Advanced Atomic Operations

Importance of Atomic Operations

  • Although explained in the previous note, let’s restate the concept.
  • Atomic operations exist to prevent what is commonly known in parallel computing as race conditions.
  • A race condition occurs when two or more threads attempt to access the same memory location simultaneously. In CUDA, this leads to serialized execution, slower performance, and potentially incorrect updates if values overlap.
  • To prevent this, CUDA provides atomic operations, which serialize access safely when multiple threads attempt to update the same variable.

atomicCAS()

  • CUDA provides basic atomic operations such as add, sub, min, and max. However, atomicCAS is important because it allows the creation of custom atomic operations.
  • atomicCAS (compare and swap) compares a value at a memory location with a given value, and if they are equal, it swaps the memory value with a new one.
__device__ int atomicCAS(int* address, int compare, int val);
  • Structure: if the value at address matches compare, replace it with val.
  • Return value: the old value at address (if no swap occurred, the current value is returned).

atomicExch()

  • Unlike atomicCAS, this function unconditionally swaps the value at a memory location.
__device__ int atomicExch(int* address, int val);
  • Structure: directly replaces the value at address with val.
  • Return value: the old value at address.

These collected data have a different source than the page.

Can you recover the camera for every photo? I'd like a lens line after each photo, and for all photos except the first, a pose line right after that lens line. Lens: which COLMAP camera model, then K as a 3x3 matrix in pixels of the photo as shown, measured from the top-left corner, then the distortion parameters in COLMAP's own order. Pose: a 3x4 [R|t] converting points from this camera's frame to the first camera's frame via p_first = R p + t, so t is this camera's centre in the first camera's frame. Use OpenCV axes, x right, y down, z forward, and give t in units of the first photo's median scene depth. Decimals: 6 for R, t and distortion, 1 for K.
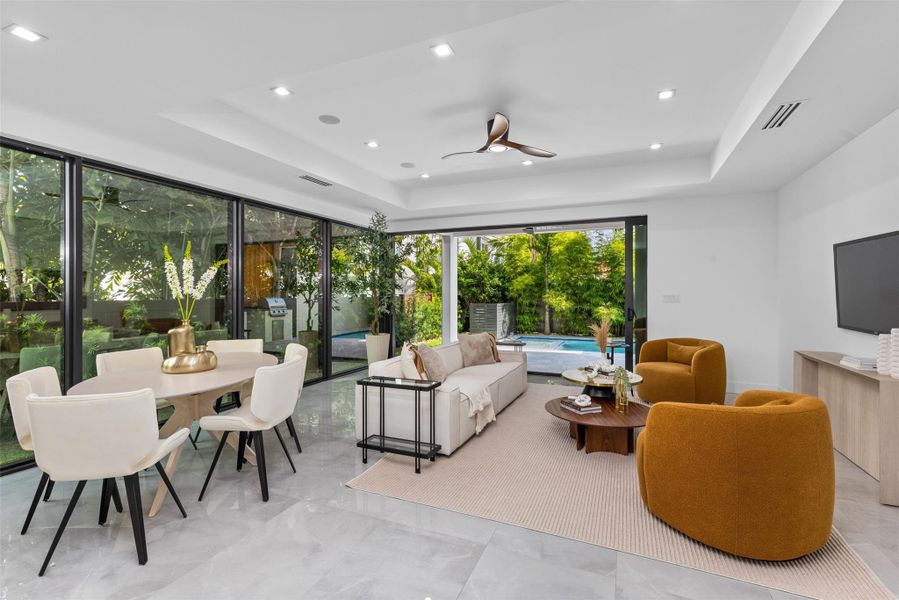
lens RADIAL K [[411.7, 0, 449.6], [0, 411.7, 293.2], [0, 0, 1]] dist [0.001096, 0.000176]
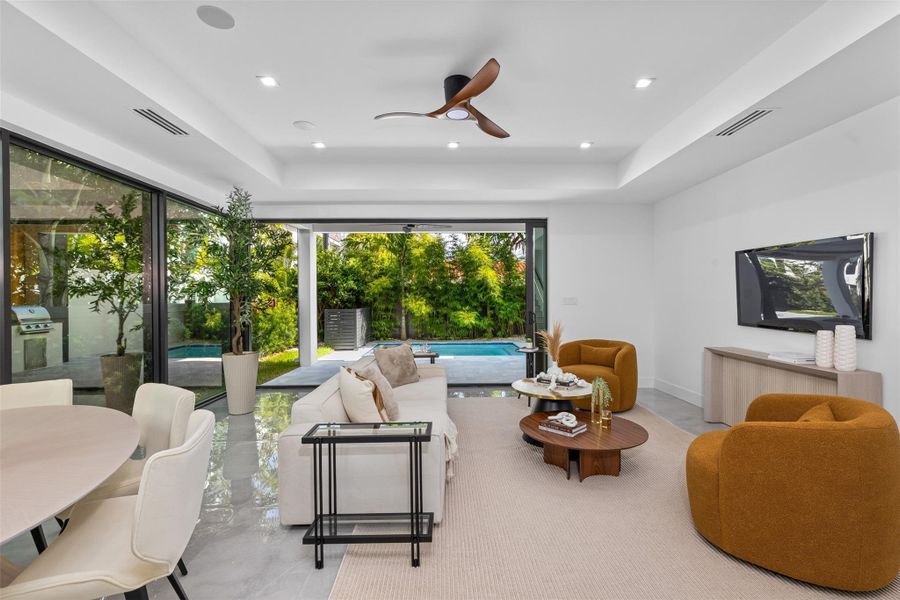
lens RADIAL K [[412.3, 0, 450.2], [0, 412.3, 298.0], [0, 0, 1]] dist [0.002347, 0.000307]
pose [[0.910449, -0.006270, 0.413574, -0.078469], [0.006173, 0.999980, 0.001572, 0.000679], [-0.413575, 0.001121, 0.910469, 0.096783]]
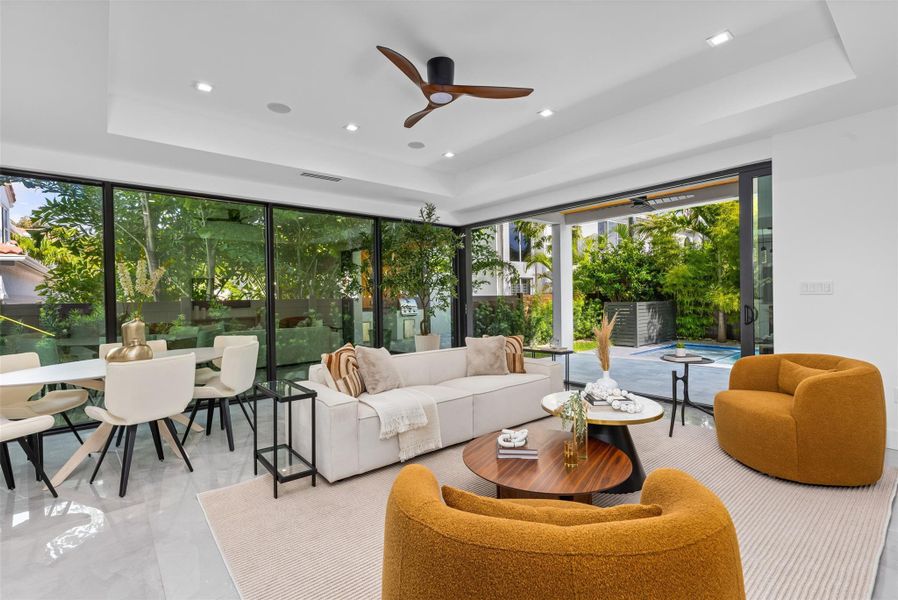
lens RADIAL K [[411.8, 0, 449.0], [0, 411.8, 300.0], [0, 0, 1]] dist [-0.019269, -0.000077]
pose [[0.891916, -0.011467, -0.452056, 0.164534], [0.017626, 0.999800, 0.009414, 0.007207], [0.451857, -0.016365, 0.891940, 0.109081]]
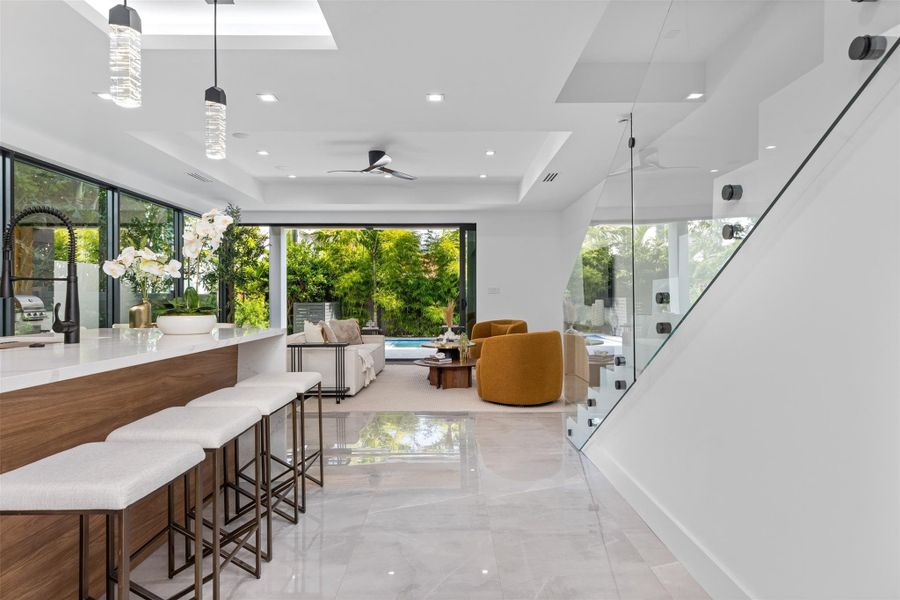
lens RADIAL K [[544.0, 0, 450.5], [0, 544.0, 300.2], [0, 0, 1]] dist [-0.000866, -0.000537]
pose [[0.915389, -0.002300, 0.402565, -0.126322], [0.000963, 0.999993, 0.003523, 0.017430], [-0.402570, -0.002837, 0.915385, -0.235559]]
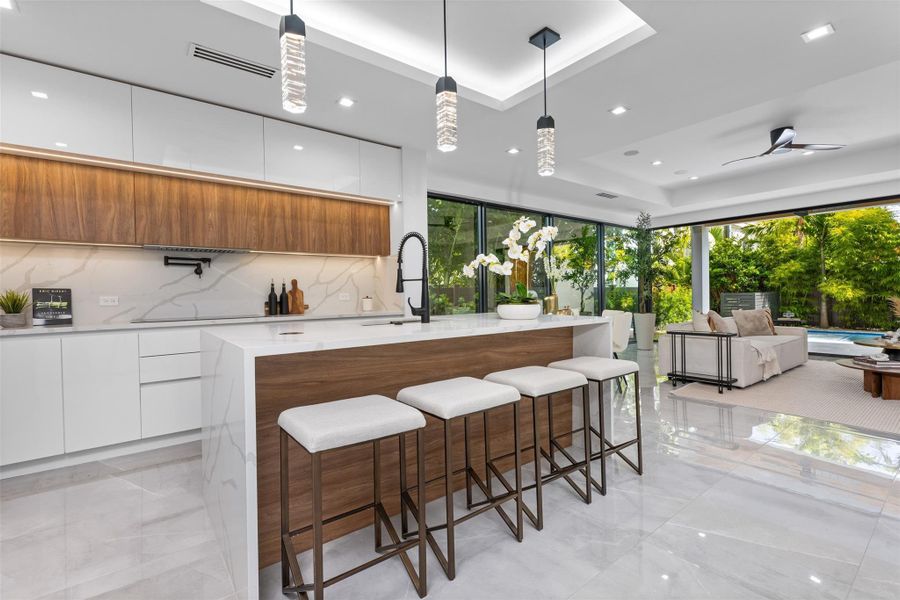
lens RADIAL K [[405.7, 0, 450.0], [0, 405.7, 300.0], [0, 0, 1]] dist [0.004450, 0.000104]
pose [[0.877599, -0.005895, -0.479360, -0.059050], [0.015231, 0.999762, 0.015589, 0.018269], [0.479154, -0.020983, 0.877480, -0.184998]]
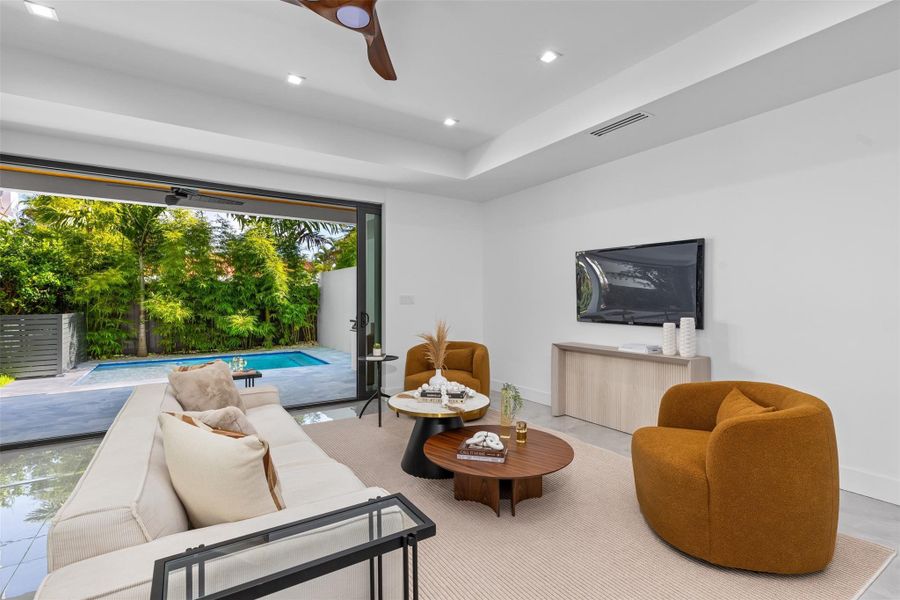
lens RADIAL K [[423.5, 0, 450.0], [0, 423.5, 298.5], [0, 0, 1]] dist [0.003364, 0.000557]
pose [[0.554890, 0.002857, 0.831919, -0.094896], [0.002248, 0.999985, -0.004933, 0.007117], [-0.831921, 0.004607, 0.554875, 0.202146]]
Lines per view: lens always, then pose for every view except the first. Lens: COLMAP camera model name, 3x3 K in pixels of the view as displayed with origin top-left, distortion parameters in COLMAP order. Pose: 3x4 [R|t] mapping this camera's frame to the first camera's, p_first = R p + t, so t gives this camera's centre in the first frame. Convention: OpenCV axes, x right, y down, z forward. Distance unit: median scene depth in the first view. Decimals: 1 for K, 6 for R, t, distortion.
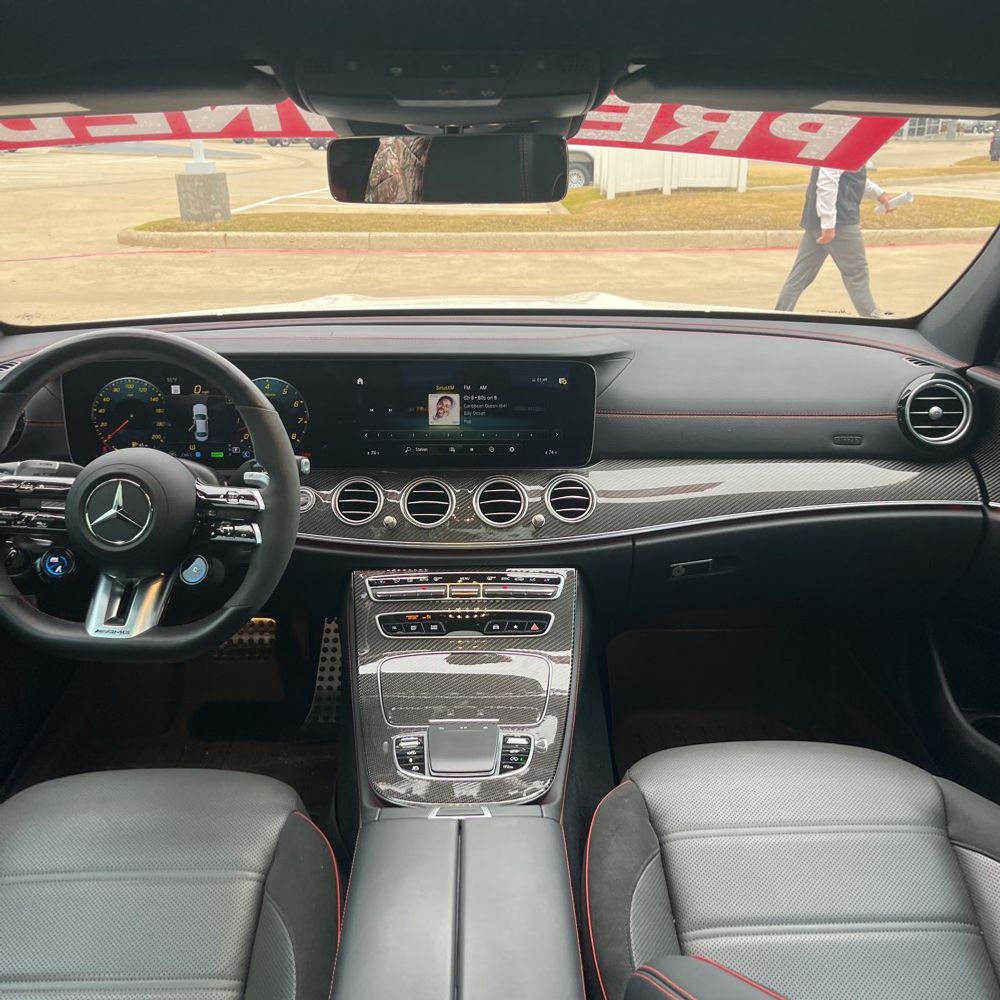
lens RADIAL K [[1008.2, 0, 506.3], [0, 1008.2, 501.0], [0, 0, 1]] dist [0.023578, 0.000000]
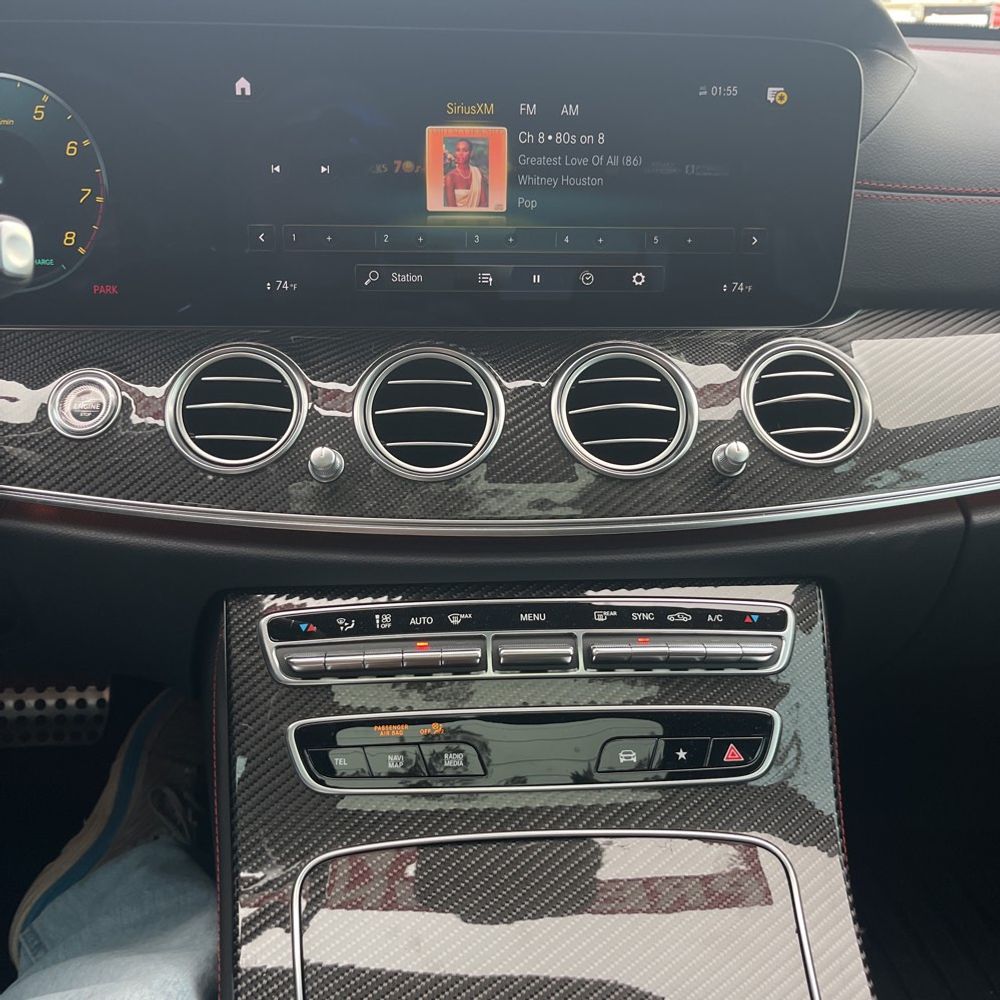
lens RADIAL K [[1008.2, 0, 489.9], [0, 1008.2, 502.4], [0, 0, 1]] dist [0.023578, 0.000000]
pose [[0.998982, -0.004076, 0.044921, -0.072006], [0.002476, 0.999363, 0.035614, 0.021762], [-0.045037, -0.035466, 0.998356, 0.626083]]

Example: Using atomicCAS to Implement atomicMax for Floats

  • CUDA provides atomicMax() for integers, but not for floats.
  • Using atomicCAS, we can implement a custom version for floats:
// __device__ function to implement atomicMax for floats using atomicCAS.
// CUDA does not provide native atomicMax for float values.
__device__ float atomicMaxFloat(float* address, float val) {
    // Convert float pointer to int pointer for atomicCAS usage
    int* address_as_i = (int*)address;
    int old = *address_as_i, assumed;

    do {
        assumed = old;
        // If another thread updates the value while current thread is working,
        // 'assumed' will not match 'address_as_i'.
        // atomicCAS will then return a different value,
        // triggering the loop to retry computation and avoid race conditions.
        old = atomicCAS(address_as_i, assumed, __float_as_int(fmaxf(val, __int_as_float(assumed))));
    } while (assumed != old);

    return __int_as_float(old);
}
  • Steps:
    • Save the current value into old and assumed.
    • If another thread modifies the value in between, assumed will differ from the memory content, so no swap occurs.
    • Since the return value of atomicCAS will also differ, the while loop is triggered, and the computation is retried.
  • This way, race conditions are prevented, and the maximum value in a float array can be safely computed.